The only type of gun that existed when the second amendment was adopted, in 1791, was barrel loaded black powder guns capable of firing a maximum of about 4 shots per minute.  Quite a different animal than today's modern weapons.



 @IZenI fear the government disarming the citizens more than citizens legally owning the same weapons military and police carry. The Nazis disarmed the Jews, do you think that was to protect them? The crime data in Jamaica shows the same thing as the crime data in Chicago. It is the law-abiding, good citizens, not the criminals, who are disarmed by gun bans. A semi-auto rifle is not an assault rifle unless someone uses it in an assault, some are just for fun, we don't need them, we like shooting them, and the people who are buying them up like you're going to ban them wont let you or the government take them because they look scary to you.

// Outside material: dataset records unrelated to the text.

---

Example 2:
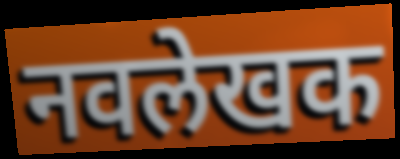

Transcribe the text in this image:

नवलेखक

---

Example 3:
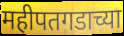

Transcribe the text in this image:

महीपतगडाच्या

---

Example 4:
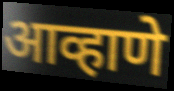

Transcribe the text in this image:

आव्हाणे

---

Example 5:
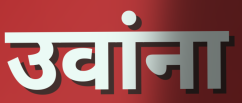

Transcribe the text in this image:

उवांना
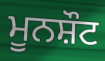
ਮੂਨਸ਼ੌਟ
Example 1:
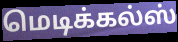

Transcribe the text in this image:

மெடிக்கல்ஸ்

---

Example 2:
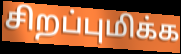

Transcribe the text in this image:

சிறப்புமிக்க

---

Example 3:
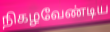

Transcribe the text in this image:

நிகழவேண்டிய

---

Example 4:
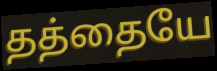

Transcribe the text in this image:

தத்தையே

 @Monkey P.S. It's nice to have a rational discussion on the subject and I did not intend that to be taken as a personally statement on you in particular.  I meant the metaphorical 'you' but I realize it could be taken the other way.

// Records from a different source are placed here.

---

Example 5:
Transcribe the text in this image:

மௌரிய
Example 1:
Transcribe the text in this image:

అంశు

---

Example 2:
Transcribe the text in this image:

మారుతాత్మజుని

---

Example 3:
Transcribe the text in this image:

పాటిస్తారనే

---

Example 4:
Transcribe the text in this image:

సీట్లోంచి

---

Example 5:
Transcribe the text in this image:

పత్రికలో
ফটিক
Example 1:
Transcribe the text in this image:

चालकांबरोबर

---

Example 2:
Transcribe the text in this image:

 @Monkey Anyone who takes up arms against the US government today would be immediately be labeled a terrorist and persecuted as such so the militia/civilian revolt argument is hard to buy.  Jefferson also lived in a different time.


It's also hard to believe that limiting the size ammo clip you can buy or closing gun show loopholes would do that much to limit your enjoyment of target shooting unless it's just that macho surge of adrenaline from spraying massive amounts of bullets you are looking for.


 @IZenThe Second Amendment wasn't written for current weaponry, they did realize we would surpass the musket. It was written so that the people, or the militia, would never have the right to individually keep and bear military guns taken away from them. That was the whole point of the amendment. A supposed tyrannical government would have the latest and greatest arms, and so should the people's militia. "The strongest reason for people to retain the right to keep and bear arms is, as a last resort, to protect themselves against tyranny in government." -- (Thomas Jefferson)

For me personally, I just like shooting them, and I dis-like limiting personal freedoms.


 @Monkey P.S. The Fox News story you are attempting to quote statistics from had nothing to do with assault rifle bans or US law. 


Jamaica banned all guns but they are easily smuggled in from the US in exchange for drugs smuggled out to the US. 


I personally am not taking any stand on the effectiveness of gun bans in this discussion, just questioning your assertion that they are all unconstitutional.


 @Monkey Other than your fears, what does that have to any of my statements on the constitutionality of gun laws???